And so the blame game began this afternoon for one of the Government's biggest failed promises this term.
Auckland light rail was meant to be under way by now. Instead, it's back to the drawing board, and not until after the election.
How has it come to this?
New Zealand First, which was never a fan of light rail, is partly to blame. It has been a fly in the ointment since before an unsolicited alternative proposal emerged in 2018 from the NZ Super Fund.
By cancelling the current process so close to the election, however, it should not be assumed that NZ First has had a clean policy "win".
Labour is making the best of a bad job and tacitly challenging Auckland voters to vote for the parties that will actually build light rail, rather than those that will stall it further. That means a vote for either Labour or the Greens.
NZ First's primary objection to light rail is to the technology itself. It favours heavy rail public transport and buses.
But an equally big red flag for NZ First - and some in the other parties of government - was the involvement of CDPQ Infra, the infrastructure firm building Montreal's light rail system and owned by the Quebec state pension scheme.
New Zealanders' instinctive suspicion of foreign investors created political barriers to a scheme that would be funded over a century through repayments not only to the New Zealand national pension scheme, but a Canadian one as well.
The upside was that New Zealand taxpayers would not contribute a cent. But fears about such a long-term boon for foreigners were easy to stir up.
The New Zealand Transport Agency, which assumed it had the job of building light rail in the bag before the appearance of the NZ Infra Canadian joint venture, was more than happy to thump that tub to ministers and anyone else who would listen as it fought to kill off the competing scheme. With today's Cabinet decision, half that battle is won. Now NZTA will seek to win the other half by ensuring it gets the work in the long run.
So, some blame for the latest delay rests with the bureaucracy.
For the National Party, the blame game is almost too easy. Today's decision offers yet another free hit at the hapless Transport and Urban Development Minister Phil Twyford, whose name is already forever attached to the political failure that is KiwiBuild.
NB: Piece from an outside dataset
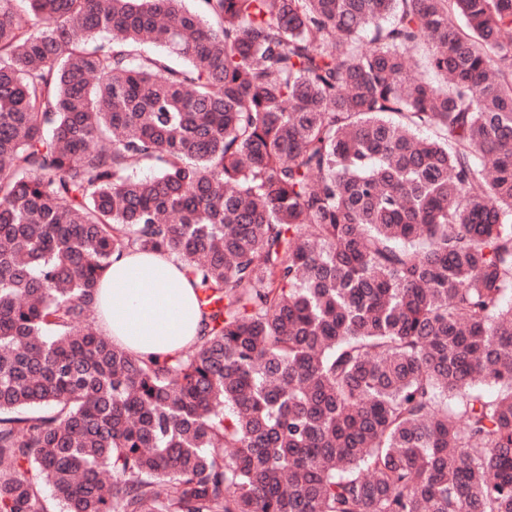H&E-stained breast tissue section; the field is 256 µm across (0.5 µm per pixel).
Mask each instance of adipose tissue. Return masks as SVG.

The light rail is a similar political failure. Twyford carries the can for failing to deliver on another of Labour's biggest 2017 election promises.
Yet he cannot reasonably be blamed for taking the NZ Infra bid seriously.
Imagine if he'd dismissed not only the offer to build a multi-billion dollar piece of urban infrastructure at no cost to the Crown, but also a whole range of fresh thinking about how the light rail service could work to solve what had seemed an irreconcilable contradiction at the heart of the plan: to provide both a suburban commuter service and a quick, reliable way to get from central Auckland to the city's airport.
That conundrum remains unsolved. It is already the source of coalition tensions that are not only far less visible than the obvious ones above, but will re-emerge in the next phase of wrangling over its future, assuming re-election of a Labour-led government in September.
That is: what is Auckland light rail for?
For the Green Party, it is not just a way of offering better public transport. It's also a way of actively discouraging car use. Putting a light railway line down Dominion Rd will make driving a car there more difficult than the current mix of buses, bikes, and commercial vehicles.
That is no accident. A more difficult driving experience is a feature, not a bug of this conception of light rail. That system also has a lot of stops, meaning it prioritises the short journeys of local commuters over swift transport to either the city centre or the airport.
The NZ Infra proposal is quite different. It would be built above road level, separating rail and road traffic, would have fewer stops but more regular departures, and would get an airport customer from Queen's Wharf to the check-in at the airport in Mangere in just over half an hour.
Its supporters say it would still assist the Government's goal of more intensive urban redevelopment by encouraging denser housing and shopping around that smaller number of stops, with buses connecting commuters from surrounding areas.
When officials and politicians sit down to rethink light rail after the election, these divergent views of the light rail system's intent will still be as real as they are today, even if NZ First has less or no influence in a new government led by Jacinda Ardern.
Infrastructure NZ chief executive Paul Blair put it well in a statement following the decision.
"If two proposals were received which both achieved the objectives of the project, why was neither able to proceed? Will the next iteration suffer the same fate?"